Oral arguments, heard this January, suggested an eventual 5-4 victory for Rebecca Friedrichs and her co-plaintiffs. But in the middle of the next month, Justice Antonin Scalia died of natural causes while on a trip to Texas. President Obama quickly nominated a successor, Merrick Garland, currently chief justice for the U.S. Court of Appeals for the District of Columbia Circuit. Senate Republicans, led by Majority Leader Mitch McConnell, R-Ky., however, have vowed not to consider any replacement nominee until 2017. The lack of a tiebreaking vote made a deadlock in Friedrichs a certainty. Each Supreme Court justice was firmly aligned in one camp or the other. The conclusion: a 4-4 tie was inevitable. And rather go through the motions, the Court simply announced it would not issue a ruling this or even next year. Forced public-sector unionism, for now, has won the day. At least supporters of worker liberty can take solace in the fact that the outcome does not apply nationally. The previous dismissal by the U.S. Court of Appeals, Ninth Circuit, is binding only upon the eight states under its jurisdiction: Alaska, Arizona, California, Idaho, Montana, Nevada, Oregon and Washington.

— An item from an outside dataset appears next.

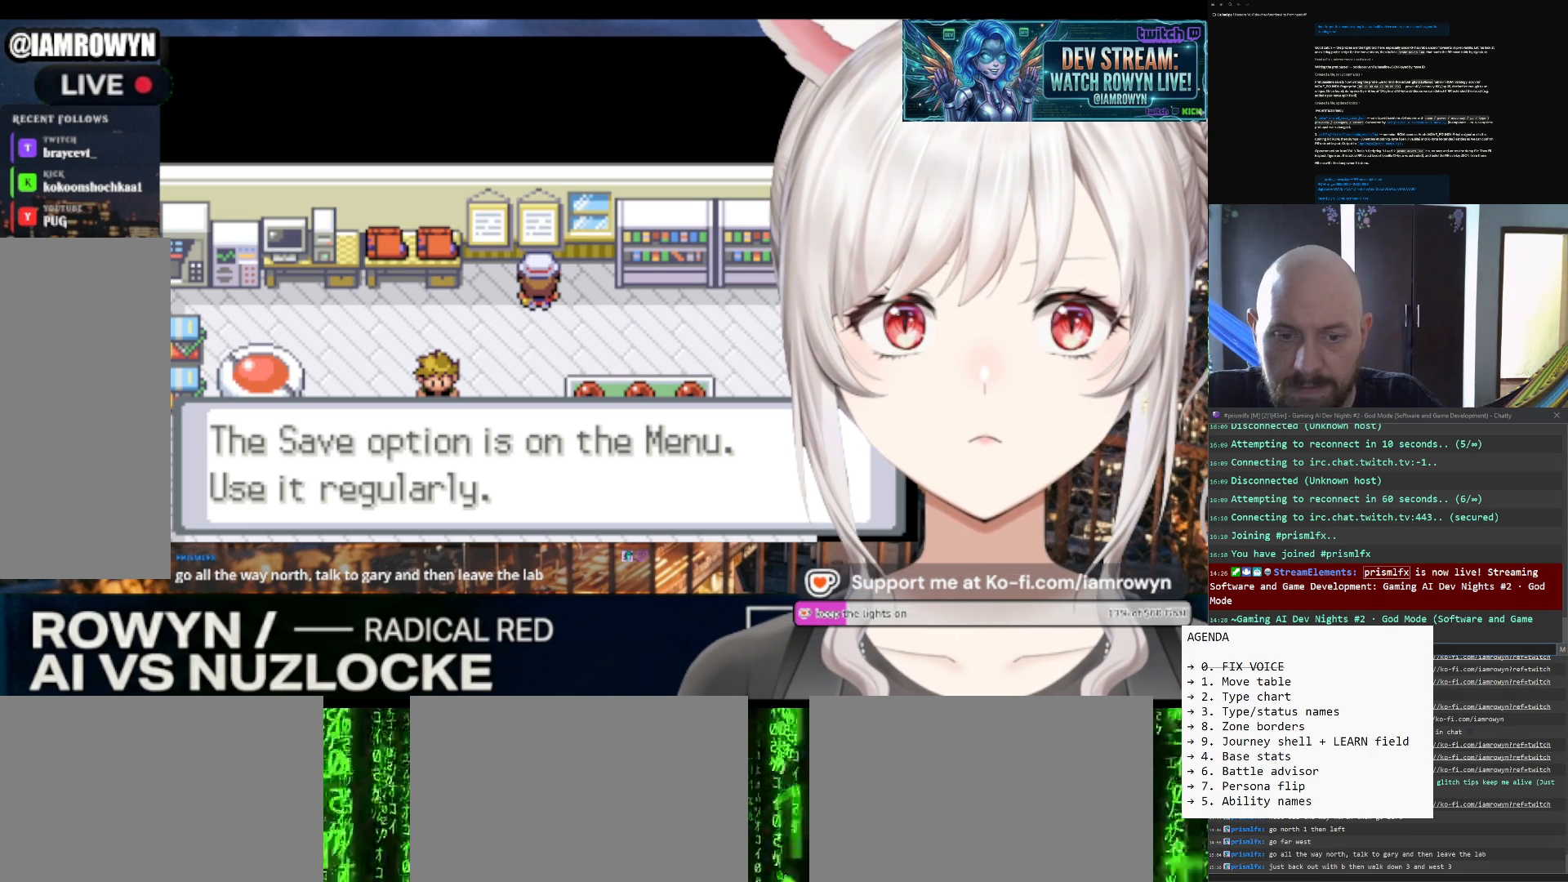
{"buttons": ["DPAD_UP"], "events": []}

Union leaders are ecstatic. Lily Eskelsen Garcia, president of the National Education Association, praised the High Court and castigated the plaintiffs with this prepared statement:
The U.S. Supreme Court today rejected a political ploy to silence public employees like teachers, school bus drivers, cafeteria workers, higher education faculty and other educators. In Friedrichs, the court saw through the political attacks on the workplace rights of teachers, educators and other public employees. This decision recognizes that stripping public employees of their voices in the workplace is not what our country needs.
This is pure sophistry. What “silences” is not a challenge to union authority to force fee payments from unwilling workers; it is the use of force itself. Employees have a right to decide for themselves whether or not to furnish financial support, and without having to go through an arduous and usually futile process of obtaining even a partial refund. The idea that non-payers are “free riders,” mooching off union benefits without paying for them, is nonsense. Fee payers bear costs as well as receive benefits. It is up to them to decide if the costs are worth it. Hopefully, with a full Supreme Court, a similar case will reach its docket and result in a ruling that protects liberty.